Documents leaked online show that Bitstamp, one of the larger online bitcoin exchanges, lost a whopping $5 million dollars worth of bitcoin several months ago. The case isn’t new, obviously, and this isn’t the first time it’s come into the public limelight as the company had announced the hack this past January at the CES trade show. A recently leaked report, however, lifts the curtain on one of the largest bitcoin hacks in recent memory, helping illustrate the interesting and minute details behind the case.
The hackers were able to crack Bitstamp’s outer defenses by using a combination of social engineering and phishing to get Bitstamp employees to divulge the sensitive information needed to break into the system. The hackers spent weeks contacting Bitstamp employees through a variety of elaborate phishing schemes, but most of the employees they initially targeted didn’t have the access the hackers needed.
The earliest known phishing attack, according to the report, occurred on November 4th, when a hacker contacted chief technology officer Damian Merlak, offering free tickets to a punk rock concert. A few weeks later the hackers contacted Miha Grcar, posing as reporters and trying to get Merlak to open a document supposedly containing an article for him to comment on. Merlak declined.
The hackers’ lucky break came when Luka Kodrič, BitStamp’s system administrator, fell for their phishing methods. Kodrič’s computers, including his own personal computer, had access to the hotwallets on the company’s servers. Kodrič turned out to be the perfect target for a phishing scheme, which the hackers successfully carried out by promising him a membership in a “special fraternity.”
Around mid December the hackers sent Kodrič a variety of attachments with further information on joining the supposed fraternity, but malicious VBA script was inserted into one of the documents, and when opened it directed the computer to pull a malicious file off of the web. Once the hackers gained access to Kodrič’s computer, they were able to access Bitstamp’s networks without any need for further credentials.
On January 4th over 18,000 bitcoins were stolen from Bitstamp throughout the day.
Stunningly, Kodrič actually received notifications that someone was logging into his computer while he himself was on business. The activity should have appeared odd, especially for someone working in bitcoin and who was a tech professional, but Kodrič didn’t bother to follow up on it, contact his company, or investigate the odd activities himself. Bitcoin scams are far from unheard of, and major companies are frequently targeted, so Kodrič’s lack of action is a bit puzzling.
Mind you, the hackers themselves were certainly persistent, intelligent, and patient, but Bitstamp’s employees weren’t exactly elderly ladies living on their pensions, they were leading tech professionals. Regardless, these pros allowed themselves to be caught up in phishing scams and to be subject to social engineering.

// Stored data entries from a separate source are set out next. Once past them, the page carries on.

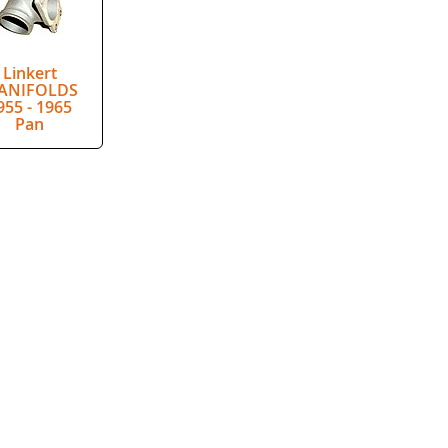
Linkert
ANIFOLDS
955 - 1965
Pan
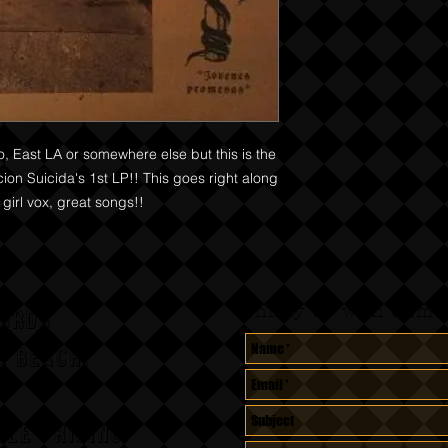
o, East LA or somewhere else but this is the
cion Suicida's 1st LP!! This goes right along
 girl vox, great songs!!
Annoy us with dumb 
CORDS
A BEACH,
le pricing.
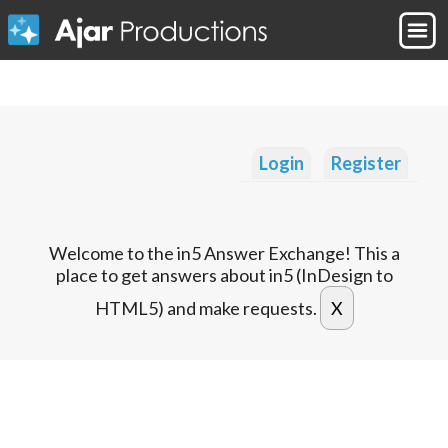
Login
Register
Welcome to the in5 Answer Exchange! This a
place to get answers about in5 (InDesign to
HTML5) and make requests.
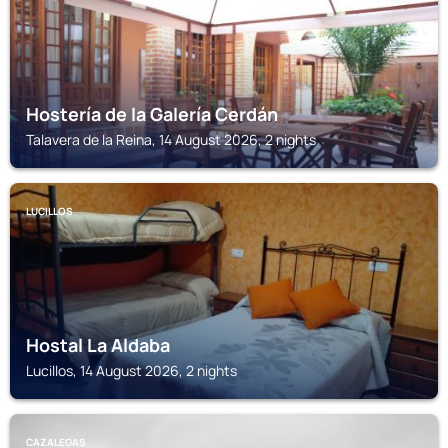
Hostería de la Galería Cerdán
Talavera de la Reina, 14 August 2026, 2 nights
LUCILLOS
Hostal La Aldaba
Lucillos, 14 August 2026, 2 nights
CAZALEGAS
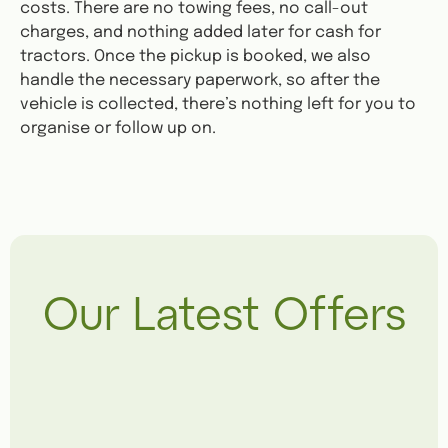
costs. There are no towing fees, no call-out
charges, and nothing added later for cash for
tractors. Once the pickup is booked, we also
handle the necessary paperwork, so after the
vehicle is collected, there’s nothing left for you to
organise or follow up on.
Our Latest Offers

It’s terrible to see $5 million dollars worth of bitcoin fall into the wrong hands, but Bitstamp was able to survive the attack, and has promised to redo its entire platform. For now, the company’s mishap can serve as a reminded to other bitcoin companies and individuals trading bitcoin to take security seriously.
The original document was posted on Reddit, but has since been taken down. With luck, mirrors will be made available soon for people looking to dig into the details. The veracity of the report has not yet been confirmed.